Avec quels outils travaillez-vous ?

Pour tailler les pommiers, nous utilisons généralement des échelles et des perches télescopiques, mais il nous arrive de devoir grimper à l’arbre. Pour les peupliers de grande taille, nous utilisons notre plateforme élévatrice.

Que faites-vous une fois que le gui a été coupé ?

Pendant la période de l’Avent, nous coupons, trions et nettoyons le gui, avant de le commercialiser comme décoration de Noël. Mais quand nous le récoltons à des fins médicinales, par exemple pour faire du thé ou quelque « potion magique », nous tenons compte du calendrier lunaire.

Où écoulez-vous votre gui ?

Nous avons une fidèle clientèle de particuliers et de professionnels, et nous le vendons aussi à des grossistes. Face au dumping étranger de plus en plus présent, notre association sensibilise le commerce de détail au gui indigène.
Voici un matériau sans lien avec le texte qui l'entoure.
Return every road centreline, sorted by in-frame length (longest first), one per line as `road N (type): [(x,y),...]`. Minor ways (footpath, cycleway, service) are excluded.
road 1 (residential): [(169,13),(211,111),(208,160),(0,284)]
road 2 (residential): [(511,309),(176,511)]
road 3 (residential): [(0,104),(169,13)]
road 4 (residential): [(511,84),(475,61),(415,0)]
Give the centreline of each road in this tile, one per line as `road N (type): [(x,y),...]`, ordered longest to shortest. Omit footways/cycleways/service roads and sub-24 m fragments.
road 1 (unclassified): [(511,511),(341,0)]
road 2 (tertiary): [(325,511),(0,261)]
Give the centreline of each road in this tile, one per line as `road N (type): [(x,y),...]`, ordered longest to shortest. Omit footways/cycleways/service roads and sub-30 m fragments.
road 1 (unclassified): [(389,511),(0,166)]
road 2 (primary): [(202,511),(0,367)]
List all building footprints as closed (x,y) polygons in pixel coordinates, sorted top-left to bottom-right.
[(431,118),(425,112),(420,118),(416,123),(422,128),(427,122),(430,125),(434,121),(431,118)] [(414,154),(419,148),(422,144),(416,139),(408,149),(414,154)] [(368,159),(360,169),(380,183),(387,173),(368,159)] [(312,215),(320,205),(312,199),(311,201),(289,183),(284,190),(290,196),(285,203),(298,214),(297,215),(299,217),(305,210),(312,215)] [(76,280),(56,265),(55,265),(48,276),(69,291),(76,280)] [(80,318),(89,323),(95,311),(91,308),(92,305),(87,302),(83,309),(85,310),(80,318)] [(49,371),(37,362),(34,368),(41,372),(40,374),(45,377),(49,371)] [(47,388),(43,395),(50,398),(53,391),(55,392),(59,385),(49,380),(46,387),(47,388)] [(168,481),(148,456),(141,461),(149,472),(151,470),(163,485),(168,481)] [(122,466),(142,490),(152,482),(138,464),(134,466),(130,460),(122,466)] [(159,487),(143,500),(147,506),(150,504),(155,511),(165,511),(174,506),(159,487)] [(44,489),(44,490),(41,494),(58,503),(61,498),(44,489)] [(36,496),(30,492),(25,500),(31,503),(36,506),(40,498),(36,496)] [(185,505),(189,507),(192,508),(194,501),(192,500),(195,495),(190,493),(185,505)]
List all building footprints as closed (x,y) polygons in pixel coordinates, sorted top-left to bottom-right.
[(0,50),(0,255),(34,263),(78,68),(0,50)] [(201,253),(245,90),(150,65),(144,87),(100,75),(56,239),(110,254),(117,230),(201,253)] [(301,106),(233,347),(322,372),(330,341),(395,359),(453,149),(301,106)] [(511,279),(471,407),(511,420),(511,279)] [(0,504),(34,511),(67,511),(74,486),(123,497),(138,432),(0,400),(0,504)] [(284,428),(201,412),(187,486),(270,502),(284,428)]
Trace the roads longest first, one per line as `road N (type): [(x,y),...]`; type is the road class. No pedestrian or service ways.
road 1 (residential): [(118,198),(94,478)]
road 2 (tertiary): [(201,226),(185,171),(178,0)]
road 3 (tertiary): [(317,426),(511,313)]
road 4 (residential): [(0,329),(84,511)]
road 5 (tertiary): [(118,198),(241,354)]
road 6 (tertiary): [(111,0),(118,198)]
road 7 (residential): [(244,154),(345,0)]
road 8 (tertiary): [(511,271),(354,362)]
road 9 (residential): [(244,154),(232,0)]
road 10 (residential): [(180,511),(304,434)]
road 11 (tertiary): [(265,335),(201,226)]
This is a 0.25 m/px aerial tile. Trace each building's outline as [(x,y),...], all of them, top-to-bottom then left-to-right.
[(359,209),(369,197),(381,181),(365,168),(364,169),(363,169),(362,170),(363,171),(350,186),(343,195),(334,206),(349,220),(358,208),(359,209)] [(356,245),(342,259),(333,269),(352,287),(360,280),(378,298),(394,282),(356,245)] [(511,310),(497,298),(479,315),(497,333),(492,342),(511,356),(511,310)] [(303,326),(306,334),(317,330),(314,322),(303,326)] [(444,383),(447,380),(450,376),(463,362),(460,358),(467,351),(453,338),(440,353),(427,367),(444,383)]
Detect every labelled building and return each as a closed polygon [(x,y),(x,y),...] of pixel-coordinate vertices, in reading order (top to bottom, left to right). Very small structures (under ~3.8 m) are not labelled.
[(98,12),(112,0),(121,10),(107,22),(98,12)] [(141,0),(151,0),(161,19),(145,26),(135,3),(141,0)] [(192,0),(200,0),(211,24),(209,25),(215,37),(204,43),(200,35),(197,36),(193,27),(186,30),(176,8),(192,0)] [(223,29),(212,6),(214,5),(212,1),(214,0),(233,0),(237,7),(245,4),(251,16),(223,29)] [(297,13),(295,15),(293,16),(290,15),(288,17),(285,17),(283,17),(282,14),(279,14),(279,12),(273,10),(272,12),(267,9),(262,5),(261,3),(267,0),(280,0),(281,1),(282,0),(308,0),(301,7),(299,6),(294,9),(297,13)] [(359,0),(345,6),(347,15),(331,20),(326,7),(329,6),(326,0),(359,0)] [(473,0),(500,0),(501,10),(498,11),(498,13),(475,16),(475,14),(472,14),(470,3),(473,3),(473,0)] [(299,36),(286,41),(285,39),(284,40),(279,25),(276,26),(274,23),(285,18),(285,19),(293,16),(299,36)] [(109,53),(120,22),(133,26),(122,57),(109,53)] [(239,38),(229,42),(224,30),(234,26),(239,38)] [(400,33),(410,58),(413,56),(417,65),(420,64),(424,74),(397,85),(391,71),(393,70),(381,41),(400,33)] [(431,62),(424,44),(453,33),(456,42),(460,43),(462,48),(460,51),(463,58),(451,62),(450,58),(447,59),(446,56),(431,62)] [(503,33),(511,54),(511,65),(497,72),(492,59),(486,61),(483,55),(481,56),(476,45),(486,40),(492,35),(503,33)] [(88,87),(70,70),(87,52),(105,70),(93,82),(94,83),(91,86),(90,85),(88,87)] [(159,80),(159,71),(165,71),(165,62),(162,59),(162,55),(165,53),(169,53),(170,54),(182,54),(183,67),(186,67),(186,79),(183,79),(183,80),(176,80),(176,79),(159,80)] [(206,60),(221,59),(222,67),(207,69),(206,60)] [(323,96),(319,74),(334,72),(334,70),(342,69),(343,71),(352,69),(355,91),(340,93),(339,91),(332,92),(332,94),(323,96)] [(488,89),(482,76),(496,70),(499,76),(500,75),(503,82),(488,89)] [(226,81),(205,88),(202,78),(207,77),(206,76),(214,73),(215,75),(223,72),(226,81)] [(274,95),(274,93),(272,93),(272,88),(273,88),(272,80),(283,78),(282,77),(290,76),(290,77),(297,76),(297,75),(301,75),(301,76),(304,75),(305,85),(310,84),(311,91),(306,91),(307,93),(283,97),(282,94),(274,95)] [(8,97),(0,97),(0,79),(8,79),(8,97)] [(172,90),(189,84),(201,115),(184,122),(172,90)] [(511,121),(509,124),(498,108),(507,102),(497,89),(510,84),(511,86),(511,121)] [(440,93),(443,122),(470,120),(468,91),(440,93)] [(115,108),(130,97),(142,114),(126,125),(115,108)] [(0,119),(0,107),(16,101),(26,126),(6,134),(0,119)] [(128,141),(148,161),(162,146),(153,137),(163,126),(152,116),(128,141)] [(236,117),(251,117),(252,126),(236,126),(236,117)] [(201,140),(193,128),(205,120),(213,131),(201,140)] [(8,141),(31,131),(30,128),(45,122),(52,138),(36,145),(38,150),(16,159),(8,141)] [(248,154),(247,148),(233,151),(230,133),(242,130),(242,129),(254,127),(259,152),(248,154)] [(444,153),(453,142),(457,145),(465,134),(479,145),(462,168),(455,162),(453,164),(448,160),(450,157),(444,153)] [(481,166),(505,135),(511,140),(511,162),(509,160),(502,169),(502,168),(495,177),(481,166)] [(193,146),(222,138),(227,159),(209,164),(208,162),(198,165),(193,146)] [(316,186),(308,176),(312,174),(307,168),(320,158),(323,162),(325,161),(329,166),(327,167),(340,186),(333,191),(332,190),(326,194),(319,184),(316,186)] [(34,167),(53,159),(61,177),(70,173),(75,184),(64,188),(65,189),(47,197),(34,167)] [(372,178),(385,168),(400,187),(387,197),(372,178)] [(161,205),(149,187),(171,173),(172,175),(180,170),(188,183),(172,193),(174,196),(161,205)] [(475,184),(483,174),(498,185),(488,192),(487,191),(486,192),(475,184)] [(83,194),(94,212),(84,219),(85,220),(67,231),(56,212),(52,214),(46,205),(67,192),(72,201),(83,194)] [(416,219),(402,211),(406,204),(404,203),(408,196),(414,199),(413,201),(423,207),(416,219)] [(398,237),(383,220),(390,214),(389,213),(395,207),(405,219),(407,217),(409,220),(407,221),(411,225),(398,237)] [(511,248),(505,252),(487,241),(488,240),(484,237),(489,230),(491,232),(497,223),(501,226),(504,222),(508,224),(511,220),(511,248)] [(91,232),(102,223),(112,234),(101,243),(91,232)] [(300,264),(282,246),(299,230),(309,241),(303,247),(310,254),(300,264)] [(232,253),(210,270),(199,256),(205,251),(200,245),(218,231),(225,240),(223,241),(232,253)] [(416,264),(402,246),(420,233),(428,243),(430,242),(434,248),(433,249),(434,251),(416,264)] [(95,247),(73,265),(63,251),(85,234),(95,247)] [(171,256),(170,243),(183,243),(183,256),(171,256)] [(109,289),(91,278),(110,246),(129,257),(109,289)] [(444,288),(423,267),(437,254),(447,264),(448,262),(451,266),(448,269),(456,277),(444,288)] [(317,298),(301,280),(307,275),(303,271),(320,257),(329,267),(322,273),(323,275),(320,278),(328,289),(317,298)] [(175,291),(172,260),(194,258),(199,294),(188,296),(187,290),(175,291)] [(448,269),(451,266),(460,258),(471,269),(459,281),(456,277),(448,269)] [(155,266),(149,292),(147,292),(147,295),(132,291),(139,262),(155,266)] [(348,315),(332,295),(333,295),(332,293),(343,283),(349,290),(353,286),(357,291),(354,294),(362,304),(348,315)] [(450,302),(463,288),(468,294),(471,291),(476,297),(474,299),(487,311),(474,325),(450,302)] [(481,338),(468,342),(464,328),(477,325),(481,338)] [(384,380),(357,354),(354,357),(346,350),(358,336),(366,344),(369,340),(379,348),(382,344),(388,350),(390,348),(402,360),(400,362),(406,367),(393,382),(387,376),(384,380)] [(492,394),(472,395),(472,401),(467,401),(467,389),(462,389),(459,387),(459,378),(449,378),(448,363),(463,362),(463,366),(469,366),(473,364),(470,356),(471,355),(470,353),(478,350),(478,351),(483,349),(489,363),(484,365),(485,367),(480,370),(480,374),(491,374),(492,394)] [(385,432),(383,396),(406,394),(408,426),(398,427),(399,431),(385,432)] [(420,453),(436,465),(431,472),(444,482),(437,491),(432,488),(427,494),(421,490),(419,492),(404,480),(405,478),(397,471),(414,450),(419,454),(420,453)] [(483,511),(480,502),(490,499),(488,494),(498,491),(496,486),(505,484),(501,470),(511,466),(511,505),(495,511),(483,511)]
Malgré tout, je reste d’avis que le gui doit être accessible à tous.

Qu’est-ce qui vous attire dans cette plante empreinte de mysticisme ?

A peu près tout : des légendes grecques de l’Antiquité aux druides et leur potion magique, en passant par les substances médicinales dont la médecine anthroposophique étudie les effets contre le cancer depuis plus de 100 ans. Même sur le plan botanique, le gui est une véritable boîte à surprises : il ne connaît ni haut ni bas, ne se tourne pas vers le soleil, forme ses fruits en hiver et vit dans une sorte de symbiose avec son arbre hôte. On a également pu observer que des pommiers envahis de gui retrouvaient une nouvelle vitalité après le retrait des plantes de gui et donnaient à nouveau abondamment des fruits les années suivantes. Mais par-dessus tout demeure le souvenir de mon frère – et ces presque 20 hivers que nous avons passés ensemble dans les arbres.